November 17, 2008

Can Video Games Help Seniors Drive Better?

By Hans Eisenbeis



What’s Happening


• Allstate Insurance is launching a pilot program in Pennsylvania to see if playing video games can help improve the mental agility and reflexes of 100,000 car drivers between the ages of 50 and 75.


• If there’s measurable improvement, Allstate says it may offer discounted premiums to customers who play the special video games.


Grand Theft Auto: Silver Edition? Don’t count on it. Some of the proposed games have nothing obvious to do with driving. One is an underwater adventure in which players follow visual cues to find jewels hidden by schools of fish. The game improves pattern recognition and visual alertness.



What This Means to Business


• Older consumers often go through a normal process of age-related cognitive decline. But it can be slowed and even reversed. Many companies and services are offering games, puzzles, and other forms of mental gymnastics to stave off the effects of aging.


• Tying mental health and hygiene to lower insurance premiums is a win-win for older drivers and their insurers.


• It’s a great time to offer thrifty options to hard-pressed consumers in a marketplace where insurance premiums are steadily increasing.

November 11, 2008

Instant Art Grants

By Hans Eisenbis



What’s Happening


• A troupe of 10 young artists and students have launched a quirky arts grant program in New York. The Generosity Foundation sets up shop in a city park, or other public place, and gives small “micro-grants”—between $10 and $50—to anyone passing by who will use the money to start an art project.


• Applications are filled out and reviewed instantly, and the foundation hands over the cash along with a fancy-looking certificate. Why do they do it? To give regular people a chance to think creatively and to feel special. The foundation members pooled their own money to provide the grants.

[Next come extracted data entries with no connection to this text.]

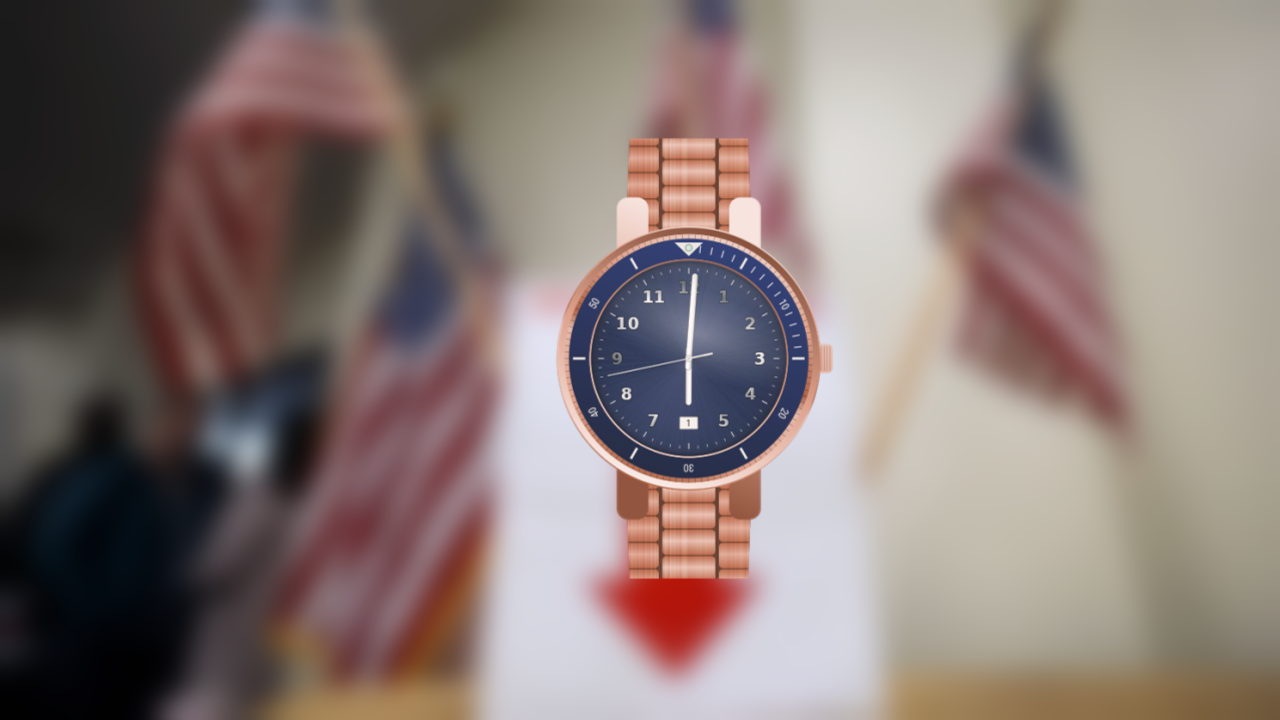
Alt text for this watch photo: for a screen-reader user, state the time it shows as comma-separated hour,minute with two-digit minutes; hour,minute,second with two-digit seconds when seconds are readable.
6,00,43
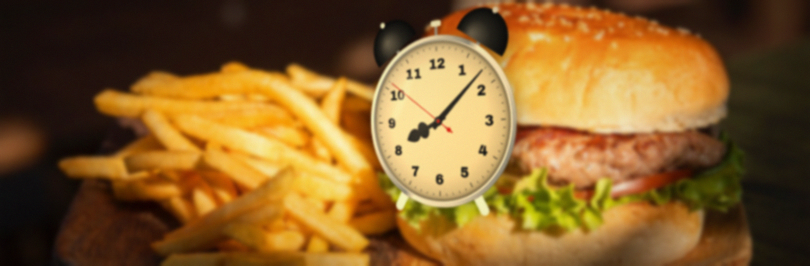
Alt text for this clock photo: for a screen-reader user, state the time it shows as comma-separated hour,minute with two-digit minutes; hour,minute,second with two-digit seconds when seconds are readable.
8,07,51
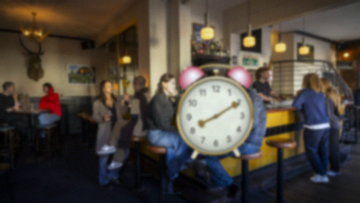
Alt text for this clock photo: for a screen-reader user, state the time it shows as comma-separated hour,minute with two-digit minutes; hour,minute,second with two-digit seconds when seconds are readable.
8,10
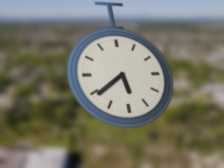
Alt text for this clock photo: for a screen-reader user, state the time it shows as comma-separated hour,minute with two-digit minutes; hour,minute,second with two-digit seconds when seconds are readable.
5,39
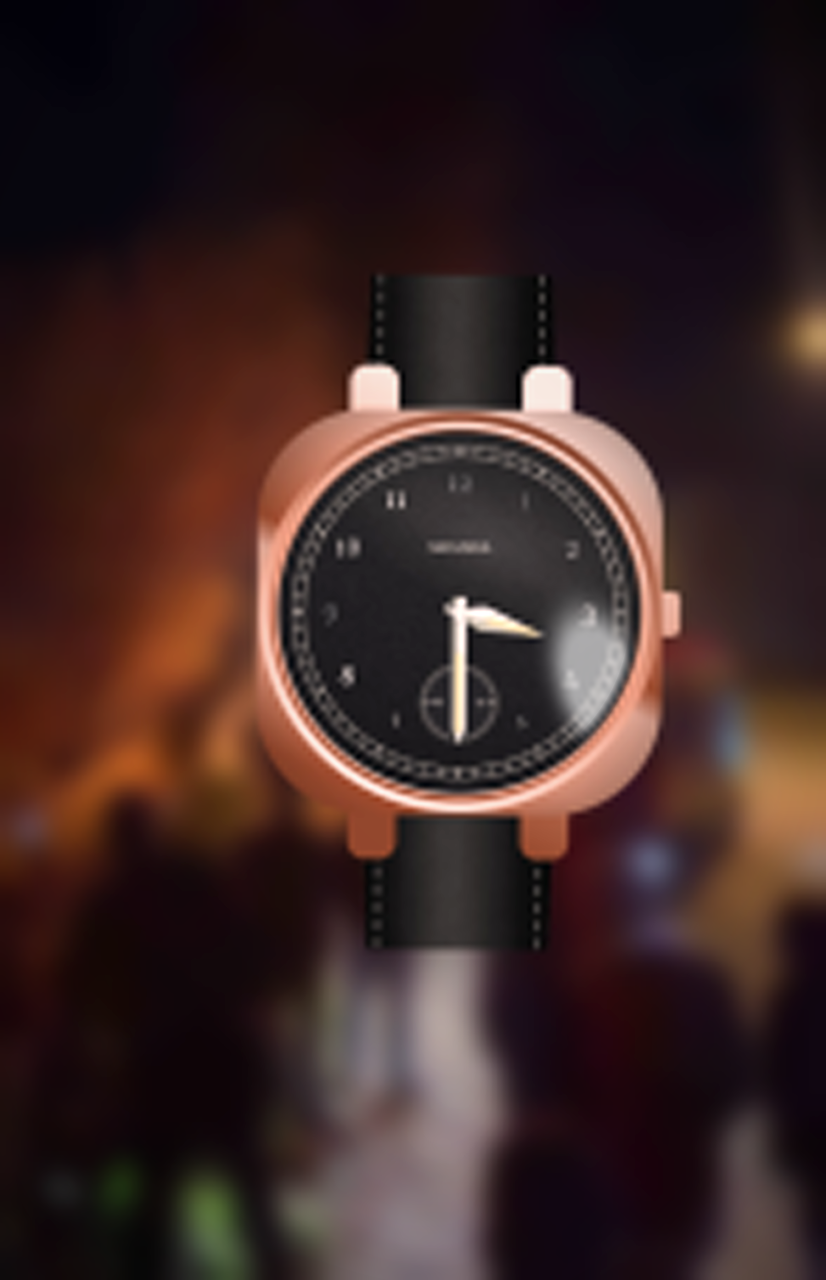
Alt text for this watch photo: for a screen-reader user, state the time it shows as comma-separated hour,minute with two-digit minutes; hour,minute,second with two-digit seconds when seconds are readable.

• So far, grants have been awarded to amateur writers, photographers, knitters, and an accordion player, who used his grant to repair his instrument.



What This Means to Business


• It’s performance art, granting program, and philanthropy all wrapped into one. Only Millennials could have thought this up.


• Spontaneous displays of public affection: the next big thing in Gross National Happiness?

November 03, 2008

Small Is Delicious

By Nina Elder



What’s Happening


• Forget small plates. These days, the entire restaurant is shrinking (think one table).


This mini trend has sprouted in cities across the country. Ten Tables in Boston has put the idea right in its name. Beast, in Portland, Oregon, can serve a max of 24 people at two communal tables. And taking it even smaller is Talula’s Table in Philadelphia, where one table serves one group of eight to twelve people once a night.



What This Means to Business


• In this tough economy, businesses have to scale back. Starting small is a way to manage overhead and costs from the get-go.


• For foodies, exclusivity is a big draw. Getting a seat at the new (extra)-impossible-to-get-into restaurant in town means big bragging rights.


• Making food for such a small group of people means a more personal, intimate dining experience. It’s almost as if diners are going to the chef’s house for dinner.

October 28, 2008

Beershakes. Yes, Beershakes.

By Tory Davis



What’s Happening


• Though John Steinbeck’s Cannery Row mentioned beer shakes back in 1945, the reality of a milkshake made with a hopped-up bottle of brew has only recently begun to take hold.


• Klondike bars blenderized with stout or ale were a specialty at Brooklyn’s now-defunct bistro, Schnäck, though the owners now serve them at Harry’s at Water Taxi Beach in New York.


• We've also spotted recipes for mint chocolate chip ice cream + Fosters, and vanilla ice cream + McEwan's Scotch Ale.



What This Means to Business


• This is one more way for beer to be recognized as an ingredient; it continues to earn respect as more than just a beverage to watch the game with . . . though a beershake might be just the thing to drink at baseball stadiums on a hot summer day.


• Is it time for RTD beershakes in the refrigerator case at the market? Beer manufacturers may have found their wine cooler equivalent to lure in younger drinkers.

October 21, 2008

Experience Required: 52 jobs in 52 weeks

By Hillary Smith



What’s Happening


• Canadian Sean Aiken is not the first Millennial to struggle with the classic question, “What should I do with my life?” However, he may be one of the first to turn lack of direction into lifetime experience, as seen on his website OneWeekJob.com, which charts the course of his odyssey taking any week-long job offered to him over the course of a year.


• With jobs ranging from baker to stock trader, Sean wrote about his experience in a blog, and pal Ian Mackenzie recorded the experience on video. Since wrapping up in April 2008 as Mayor of his hometown, Sean has been working on turning the footage into a documentary while managing interviews on radio and TV.



What This Means to Business


• Millennials want to enter the job market with intention and purpose closely tied to their personal values. And they’re open to experimenting with those values even if it means putting off a career.


• Can’t find a job, don’t know what to do, not fitting the mold? Leave it to a Millennial to come up with a creative solution by leveraging tech skill and individual perseverance, resulting in an opportunity to be recognized as an individual.